#### PAGE EXCERPT ####

The pictures I wanted to take were therefore not “for personal study purposes”: for those purposes I can browse the images online, or read a specialist monograph. I wanted to take the photos of paintings as they are in the gallery space, in frames, among other works, possibly with the visitors standing in front of them. The photos would be uploaded to Flickr and used on my Arts and Culture blog, to tell my visitors about the collection.

Some of you may already be asking themselves: who would need that, if the gallery has got a website? This is a good question. My answer is: the gallery’s website does not provide a feel of the collection. I see my duty as a blogger to tell precisely about this side of the museum, rather than some well-known facts, and for that I need pictures of the gallery space. As a visitor, I am empowered by a few means to make the gallery collection appear more vibrant and appealing to prospective visitors – and I don’t ask to be paid for it.

#### GIVEN INFORMATION ####

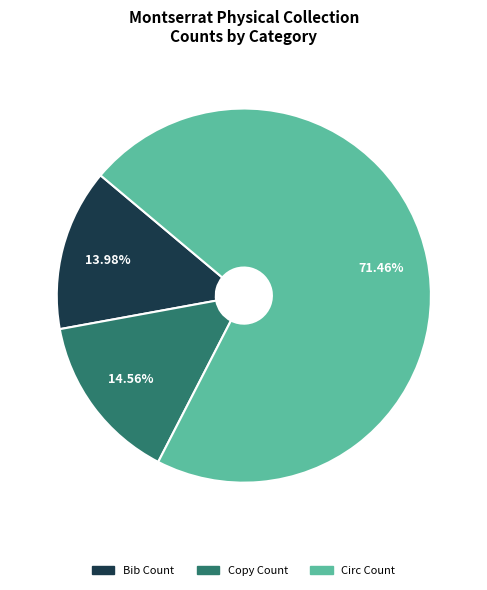

To the nearest percent, what is the combined percentage of Copy Count and Circ Count?

86%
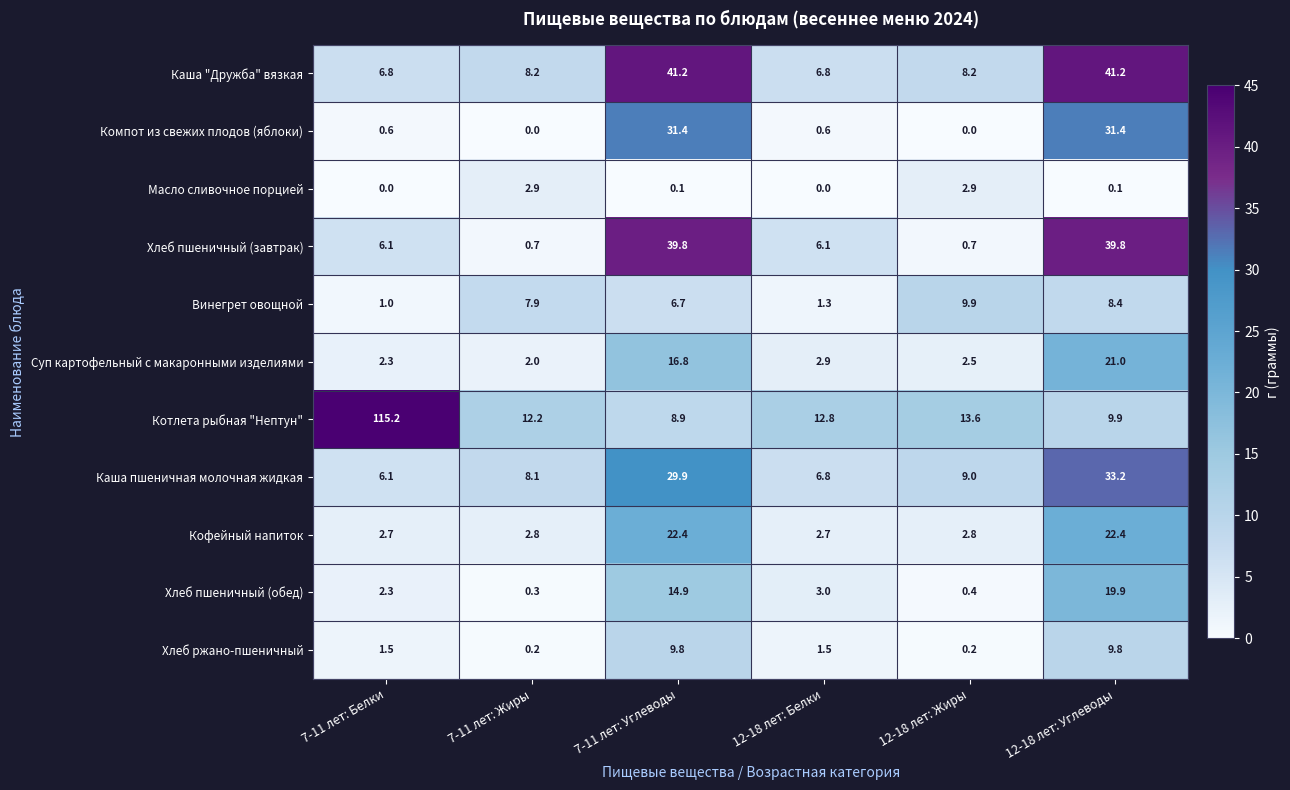

What is the difference between the highest and lowest values at 12-18 лет: Углеводы?

41.1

####

= EXERCISES =
• 1. In the passage about photographing paintings in the gallery, how did the writer want the paintings to appear in the photos? List each way.
• 2. Carry on the passage about photographing paintings in the gallery, picking up after its final sentence.

= ANSWERS BY ITEM =
• 1.
- As they are in the gallery space
- In frames
- Among other works
- Possibly with visitors standing in front of them

• 2.
Update: I have been given a permission to use the photographs after I showed which ones I was going to use. I was also explained the problems the depository encounters even when trying to produce the photographic images on display for their own purposes. There are still many things that the museum can do to improve their interaction with Social Media, and their use of up-to-date means of online communication on the website is one of the things that are begging to be changed.

In hindsight, I should probably have written to the museum, explaining my intention. My only excuse is that this was the first time in England that I had to ask for a photography permission: I genuinely assumed that this would not be a problem as it has not been with very many other art collections and depositories where I have taken photos previously. I generally have no problem with photography not being allowed at the special exhibitions. But the collection in question is on a regular display.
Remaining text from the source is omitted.